Hale kicked out and rolled through, catching Knox with a sudden small package for two. Knox powered out and immediately clamped back onto Hale with another bear hug, lifting him slightly off the mat and squeezing until Hale’s face tightened in pain. He knew he shouldn't have been caught again. After what felt like an eternity, Hale slipped free and tried to end it.

He hooked Knox for the Halestorm—but his back gave out mid-lift. Hale staggered forward, clutching at his lower back as Knox capitalised instantly, flattening him with a short-arm clothesline. He hit another for good measure before lifting Hale up for a running powerslam. Hale landed hard but it was only a two count.

Knox stayed on him, barking now.

“How disappointing!”

A running knee strike followed, then a sit-out powerbomb for another close near fall. Knox began to grow frustrated, dragging Hale up and shoving him back into the corner before charging in again, and again, and again. He looked at Hale slumped in the corner and charged a fourth time only for Hale to sidestep and let Knox crash shoulder-first into the turnbuckle.

Hale went back to the leg.

Another dragon screw. A low dropkick. Knox stumbled, favouring the knee as Hale saw his opportunity. Knox broke free and swung wildly, only to be caught with a stiff forearm and a snap German suplex.

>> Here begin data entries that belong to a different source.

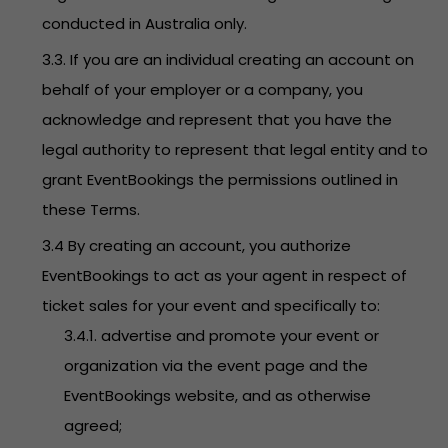
conducted in Australia only.
3.3. If you are an individual creating an account on
behalf of your employer or a company, you
acknowledge and represent that you have the
legal authority to represent that legal entity and to
grant EventBookings the permissions outlined in
these Terms.
3.4 By creating an account, you authorize
EventBookings to act as your agent in respect of
ticket sales for your event and specifically to:
3.4.1. advertise and promote your event or
organization via the event page and the
EventBookings website, and as otherwise
agreed;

Both men were slow to rise.

Knox charged again, but his knee buckled and he took a running knee to the jaw. Hale mustered all of his remaining energy to hook the arms and land the Halestorm!

Hale hooked the leg.

1...

2....

3!


Isaac Hale def. Gregor Knox via pinfall


The crowd erupted and cheered as Isaac Hale pulled himself to his feet and with his chest heaving and one hand pressed against his lower back, the referee raised his other arm in victory. Rhonda announced him as the Proving Grounds Tournament winner and the crowd cheered once more.


Closing


Rhonda Hogan hesitated at the edge of the ring before stepping forward, notes clutched tightly in one hand.

“Okay—um—thank you,” she said. “Thank you for coming out this weekend. Both nights. Especially tonight.”

She took a breath.

“This was the Proving Grounds Tournament, and Isaac Hale is your winner.”

She nodded, relieved.

“We’ll be back next month. Same place. And the next show is called *Daylight Breaks*.”

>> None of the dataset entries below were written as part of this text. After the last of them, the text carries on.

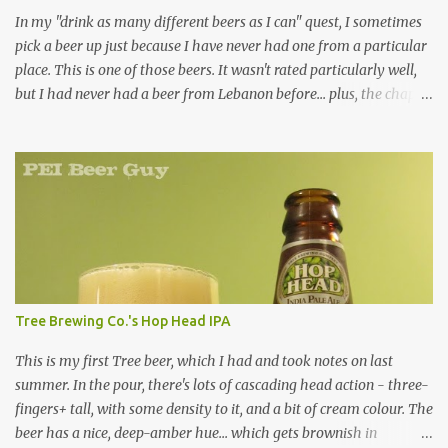
In my "drink as many different beers as I can" quest, I sometimes
pick a beer up just because I have never had one from a particular
place. This is one of those beers. It wasn't rated particularly well,
but I had never had a beer from Lebanon before... plus, the chap at
Premier was willing to pull one from a case for me, so how could I
resist? Overall, it's just an average beer in every way. Are there
many green-bottled beers out there that aren't? It was a clear,
bright yellow colour. It had a respectable, decent, little head, but it
didn't last long. The smell... kind of skunky, no surprise (being in a
green bottle). There is something a little hoppy or fruity about it,
which is a plus... but it's pretty faint. The taste... not so skunky,
thankfully. Kind of refreshing (but faintly so, like the smell), kind
of straw-like, kind of cardboard-like. Not as bad / cardboard-like
Tree Brewing Co.'s Hop Head IPA
as the Birra Morena I had a while back, though. The mouthfeel
of...
This is my first Tree beer, which I had and took notes on last
summer. In the pour, there's lots of cascading head action - three-
fingers+ tall, with some density to it, and a bit of cream colour. The
beer has a nice, deep-amber hue... which gets brownish in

She added quickly: “That show will feature matches such as Canvas Creed versus Captain Galaxy, and Jaime Rourke versus the mystery charge of evil scientist Professor Pain making his North Star debut. Isaac Hale will be in action, as will the Yard Kings, Kade Huxley, and Gregor Knox.”

She lowered her notes.

“Thank you for giving this a chance. We’ve been North Star Wrestling. You’ve been great. Goodnight!”

She stepped back as people gathered their coats and chairs, the lights flickering softly around the Hale Family Grounds.